When Windows boots up it also loads up a number of small applications in the background for the purpose of making several Windows functions and other applications work. These background programs are called Windows Services and can be responsible for things like getting a network up and running, getting peripherals and Plug-and-Play devices to work, and also allowing programs such as your security software to work effectively.
Most Services are started with Windows before the user logs in and usually stay running in the background until Windows is shut down again. Sometimes you may need to stop a service from stating with Windows for troubleshooting faulty software, or even because spyware or malicious software has installed itself and needs to be removed. Also, disabling unneeded services can help free up valuable system resources and help speed up your computer’s boot time. Because being able to access the Windows services can be important if you want to try and sort out your own problems or tweak your system, it’s useful to know how to get to the services and gain control over them.

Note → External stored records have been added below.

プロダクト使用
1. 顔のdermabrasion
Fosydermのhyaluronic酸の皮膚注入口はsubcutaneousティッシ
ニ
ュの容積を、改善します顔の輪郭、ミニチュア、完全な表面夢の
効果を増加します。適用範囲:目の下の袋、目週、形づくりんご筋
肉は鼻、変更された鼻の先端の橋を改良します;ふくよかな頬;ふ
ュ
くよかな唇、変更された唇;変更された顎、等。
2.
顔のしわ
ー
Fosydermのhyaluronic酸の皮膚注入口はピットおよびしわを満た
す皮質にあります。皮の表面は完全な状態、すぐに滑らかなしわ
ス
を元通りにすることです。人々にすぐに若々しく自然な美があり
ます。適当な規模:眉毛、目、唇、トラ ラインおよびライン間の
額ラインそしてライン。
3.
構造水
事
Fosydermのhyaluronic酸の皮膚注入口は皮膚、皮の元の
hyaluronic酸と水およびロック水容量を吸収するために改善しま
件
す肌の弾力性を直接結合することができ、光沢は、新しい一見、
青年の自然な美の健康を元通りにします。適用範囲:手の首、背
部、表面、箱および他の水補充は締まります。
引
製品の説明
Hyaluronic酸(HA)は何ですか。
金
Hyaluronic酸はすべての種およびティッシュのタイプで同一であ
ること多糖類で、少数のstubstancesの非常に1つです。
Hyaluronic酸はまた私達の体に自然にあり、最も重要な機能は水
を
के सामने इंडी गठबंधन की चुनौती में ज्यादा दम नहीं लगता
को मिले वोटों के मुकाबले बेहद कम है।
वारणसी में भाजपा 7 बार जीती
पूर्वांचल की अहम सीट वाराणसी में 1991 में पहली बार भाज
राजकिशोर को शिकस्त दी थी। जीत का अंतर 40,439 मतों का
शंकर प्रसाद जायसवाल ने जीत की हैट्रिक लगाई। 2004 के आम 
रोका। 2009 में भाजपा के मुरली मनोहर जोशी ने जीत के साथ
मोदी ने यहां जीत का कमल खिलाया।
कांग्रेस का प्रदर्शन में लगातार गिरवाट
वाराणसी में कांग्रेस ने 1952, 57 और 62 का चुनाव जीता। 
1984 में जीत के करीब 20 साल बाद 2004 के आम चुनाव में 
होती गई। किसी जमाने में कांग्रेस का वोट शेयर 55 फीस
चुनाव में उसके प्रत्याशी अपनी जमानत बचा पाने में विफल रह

You can easily view the services installed on your Windows computer by launching “Services” from Control Panel -> Administrative Tools. Alternatively press Win key+R and type services.msc and press Enter.
When you look in the Services window, you’ll see a long list of services present on the system. The problem with the Services Control Panel applet is that it’s difficult for the user to distinguish between legitimate system services and other 3rd party services. The total of system services alone could be over 150 for a standard Windows install and is a lot for the non experienced user to sort their way through.

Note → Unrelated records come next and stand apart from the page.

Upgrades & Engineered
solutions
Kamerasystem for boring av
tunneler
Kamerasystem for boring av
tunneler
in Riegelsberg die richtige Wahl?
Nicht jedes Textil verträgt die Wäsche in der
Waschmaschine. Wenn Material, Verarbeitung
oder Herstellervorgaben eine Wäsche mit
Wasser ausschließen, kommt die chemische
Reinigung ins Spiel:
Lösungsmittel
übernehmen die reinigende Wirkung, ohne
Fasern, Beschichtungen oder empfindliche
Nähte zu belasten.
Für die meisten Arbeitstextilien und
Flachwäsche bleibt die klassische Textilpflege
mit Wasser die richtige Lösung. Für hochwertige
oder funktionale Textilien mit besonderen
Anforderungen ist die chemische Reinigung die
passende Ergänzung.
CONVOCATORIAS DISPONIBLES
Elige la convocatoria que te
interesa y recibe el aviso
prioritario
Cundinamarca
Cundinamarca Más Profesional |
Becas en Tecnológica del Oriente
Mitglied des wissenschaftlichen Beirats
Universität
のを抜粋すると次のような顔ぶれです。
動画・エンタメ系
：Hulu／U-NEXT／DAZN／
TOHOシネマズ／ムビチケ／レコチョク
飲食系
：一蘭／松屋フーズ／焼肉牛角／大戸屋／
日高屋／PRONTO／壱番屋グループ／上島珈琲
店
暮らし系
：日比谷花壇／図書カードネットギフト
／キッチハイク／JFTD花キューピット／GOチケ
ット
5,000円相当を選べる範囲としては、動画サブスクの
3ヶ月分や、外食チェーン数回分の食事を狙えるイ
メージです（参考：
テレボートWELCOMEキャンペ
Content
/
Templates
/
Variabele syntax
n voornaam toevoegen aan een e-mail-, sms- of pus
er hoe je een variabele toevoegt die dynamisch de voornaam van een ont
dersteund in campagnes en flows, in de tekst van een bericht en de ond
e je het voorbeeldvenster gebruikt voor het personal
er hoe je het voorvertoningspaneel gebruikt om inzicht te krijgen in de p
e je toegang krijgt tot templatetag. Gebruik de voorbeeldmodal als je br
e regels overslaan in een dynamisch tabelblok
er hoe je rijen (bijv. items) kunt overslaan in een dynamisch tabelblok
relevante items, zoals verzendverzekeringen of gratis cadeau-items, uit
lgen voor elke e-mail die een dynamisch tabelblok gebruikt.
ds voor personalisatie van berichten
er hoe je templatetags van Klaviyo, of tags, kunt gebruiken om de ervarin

Thankfully there are ways to make it easier for the user to more readily identify non Windows services, here’s a few for you to try.
One of the easiest ways is to use the built in Windows System Configuration Utility (msconfig) which will also give you some basic information and control over enabling or disabling them. Press Win key+R and type msconfig into the Run dialog and press Enter. When the System Configuration Utility opens, click on the Services tab and than tick the “Hide all Microsoft services” box in the bottom left.
This will hide all the Microsoft services and narrowing down the list massively to make it much easier to identify 3rd party services which aren’t part of Windows. This does have a drawback though which is it does literally hide ALL Microsoft services meaning any Microsoft software you use such as Office or Security Essentials which runs their own services, will also have them hidden by ticking the box.
If you want a bit better view of the services and a much better ability to differentiate between those used by the Windows system and those which aren’t, then a utility called Advanced Win Service Manager could be of great help. It provides much more information than the standard Windows utility and also gives a similar amount of control as the Control Panel applet by allowing the starting and stopping of services.
The program has both an installer and portable version in the zip although using the standalone executable makes the most sense. On launching the application you will see a blank screen as you need to click on the Refresh button top right to populate the window with services.
For each service, it displays much more information than msconfig such as the threat analysis, service description, user, and location and date of the executable file creating the service.
Something Advanced Win Service Manager focuses on is service security by analyzing the services and detecting their threat level. This is done with a series of colors ranging from yellow which means the service should be analyzed further, to orange meaning the service is suspicious, up to red. In this case the service has been detected as a rootkit or other malicious software and needs attending to immediately.
By default it displays only running non-windows services and this can be changed by clicking on the drop down list next to the refresh button. There are choices for running and non running system core services or non system services, or all services. Each change needs a new click of the Refresh button.
Anytime you can start, stop or disable a service by selecting it and right clicking. A very useful option is the “Scan Online” button which will automatically look for the selected file at Virus Total so you can get a threat report about the executable file. The right click Scan Online sub menu can also search Google and ProcessLibrary.com for the service.